■ **PROBLEM DETAILS**: In the blog post about the sunglasses, what had the narrator and daughter originally planned to buy on their shopping trip?

Wednesday, August 8, 2012

Shades of my Father

Recently my beloved daughter dropped my sunglasses, shattering one of the lenses. She was extraordinarily - and unnecessarily - apologetic. I have long come to expect her clumsiness. It's almost cute, now.

Nonetheless, later that afternoon, we had a shopping trip planned. We had intended to purchase new bedding; a 12-y/o is in a constantly-shifting sense of self, and expression. Her bed is but one means of this. I told her that morning not to worry, we'd just add the sunglasses shop to our trip.

When we arrived, I cautioned her: it takes me forever to select a proper pair of sunglasses. They have to fit right, and they have to look right. That the shape of my face has changed dramatically in the last four years only makes the trial more difficult. She took it in stride, and insisted on helping. It was a sweet offer.

We'd each pick a pair off the under-lit trays in an over-heated store, I'd try them on, and we'd independently judge them: "no."

At one point, she was off to one end of the row while I was more to the middle. I came across a pair of silver-framed, square shaped aviators. I put them on. They fit me. They... just fit. I wanted them.

■ **ENTRIES PROVIDED**:

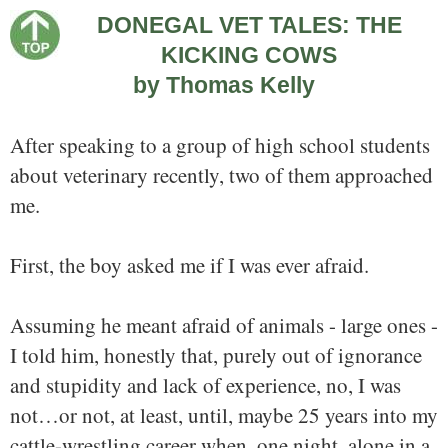
DONEGAL VET TALES: THE
KICKING COWS
by Thomas Kelly
After speaking to a group of high school students
about veterinary recently, two of them approached
me.
First, the boy asked me if I was ever afraid.
Assuming he meant afraid of animals - large ones -
I told him, honestly that, purely out of ignorance
and stupidity and lack of experience, no, I was
not…or not, at least, until, maybe 25 years into my
cattle-wrestling career when, one night, alone in a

■ **YOUR RESPONSE**: New bedding.